Eksik ve tehlikeli çalışma sistemini sürdüren şüphelilerin kusurluluk seviyelerinin şuurlu taksir seviyesini aştığı, anlatılan eksiklikler ve terslikler ötürüsıyla meydana gelen sonuca kayıtsız kalıp olayı kabullendikleri vurgulanan fezlekede, bu biçimde bir olayda öngörülmekle bir arada gerçekleşmeyeceği düşünülen bir sonuçtan bahsedilemeyeceği anlaşıldığından, gerçekleşen sonuçtan muhtemel kast kararları uyarınca sorumlu tutulmaları gerektiği ve “olası kastla öldürme” hatasının ögelerinin oluştuğunun öngörüldüğü açıklandı.
Amasra Cumhuriyet Başsavcılığınca yürütülen soruşturma kapsamında hazırlanan fezleke, iddianame hazırlanması gayesiyle Bartın Cumhuriyet Başsavcılığına gönderildi.
Fezlekede, tutuklu bulunan Amasra Kurum Müdürü Cihat Özdemir, İşletme Müdürü Selçuk Ekmekçi, İş Güvenliği ve Eğitim Başmühendisi Volkan Soylu ve Başmühendis Mehmet Tural hakkında “olası kastla öldürme” cürmünden 42 defa, “olası kastla yaralama” cürmünden 10 sefer farklı başka olmak üzere toplamda 1080’er yıl mahpus cezası talep edildi.
Diğer 4’ü tutuklu 20 şüphelinin ise “taksirle mevte sebep olma” kabahatinden 15’er yıla, “taksirle yaralama” hatasından 3’er yıla kadar mahpusla cezalandırılması istendi.
106 kişi müşteki olarak yer aldı
Patlamada hayatını yitiren madenci yakınlarından 106 kişinin müşteki olarak yer aldığı fezlekede, Kuruluş Müdürü Özdemir’in “patlamanın meydana gelmesine niye olan etkenlerden metan drenajı, havalandırma, kömür tozu gayreti, teknik işçi sayısındaki eksiklik ve iş güvenliği eğitimleri ve acil durumlara yönelik tatbikatlar”, İşletme Müdürü Ekmekçi ve İşletme Başmühendisi Tural’ın “kömür tozu, havalandırma ve iş güvenliği eğitimleri ile acil durumlara yönelik tatbikatlar”, İş Sıhhati Güvenliği ve Eğitim Şube Müdürü Soylu’nun ise “havalandırma ve iş güvenliği eğitimleri ile acil durumlara yönelik tatbikatlar”la ilgili kusurlu bulunduğu açıklandı.

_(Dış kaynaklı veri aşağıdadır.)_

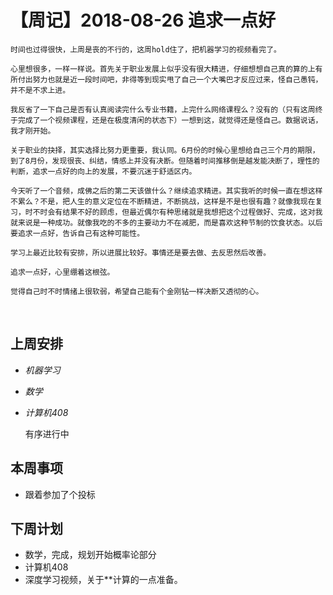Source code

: # 【周记】2018-08-26 追求一点好

	时间也过得很快，上周是丧的不行的，这周hold住了，把机器学习的视频看完了。

	心里想很多，一样一样说。首先关于职业发展上似乎没有很大精进，仔细想想自己真的算的上有所付出努力也就是近一段时间吧，非得等到现实甩了自己一个大嘴巴才反应过来，怪自己愚钝，并不是不求上进。

	我反省了一下自己是否有认真阅读完什么专业书籍，上完什么网络课程么？没有的（只有这周终于完成了一个视频课程，还是在极度清闲的状态下）一想到这，就觉得还是怪自己。数据说话，我才刚开始。

	关于职业的抉择，其实选择比努力更重要，我认同。6月份的时候心里想给自己三个月的期限，到了8月份，发现很丧、纠结，情感上并没有决断。但随着时间推移倒是越发能决断了，理性的判断，追求一点好的向上的发展，不要沉迷于舒适区内。

	今天听了一个音频，成佛之后的第二天该做什么？继续追求精进。其实我听的时候一直在想这样不累么？不是，把人生的意义定位在不断精进，不断挑战，这样是不是也很有趣？就像我现在复习，时不时会有结果不好的顾虑，但最近偶尔有种思绪就是我想把这个过程做好、完成，这对我就来说是一种成功。就像我吃的不多的主要动力不在减肥，而是喜欢这种节制的饮食状态。以后要追求一点好，告诉自己有这种可能性。

	学习上最近比较有安排，所以进展比较好。事情还是要去做、去反思然后改善。

	追求一点好，心里绷着这根弦。

	觉得自己时不时情绪上很软弱，希望自己能有个金刚钻一样决断又透彻的心。

​	        

## 上周安排

- *机器学习*

- *数学*

- *计算机408*

  有序进行中


## 本周事项

-  跟着参加了个投标

## 下周计划

- 数学，完成，规划开始概率论部分
- 计算机408
- 深度学习视频，关于**计算的一点准备。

“Güvenlik sağlanmadan çalışmaya müsaade verildi”
Fezlekede, maden ocağında ve işlerinde deneyimli olan şüphelilerden Özdemir, Ekmekçi, Tural ve Soylu’nun, dahil oldukları idare ve karar alma süreçleri kapsamında gerekli teknik altyapı oluşturulmadan, kâfi yatırım yapılmadan ve iş güvenliği tedbirlerinin alınmasını sağlamadan maden ocağında üretimin devam etmesine müsaade verdiklerine dikkat çekildi.
Eksik ve tehlikeli çalışma sistemini sürdüren şüphelilerin kusurluluk seviyelerinin şuurlu taksir seviyesini aştığı, anlatılan eksiklikler ve terslikler ötürüsıyla meydana gelen sonuca kayıtsız kalıp olayı kabullendikleri vurgulanan fezlekede, bu biçimde bir olayda öngörülmekle bir arada gerçekleşmeyeceği düşünülen bir sonuçtan bahsedilemeyeceği anlaşıldığından, gerçekleşen sonuçtan muhtemel kast kararları uyarınca sorumlu tutulmaları gerektiği ve “olası kastla öldürme” hatasının ögelerinin oluştuğunun öngörüldüğü açıklandı.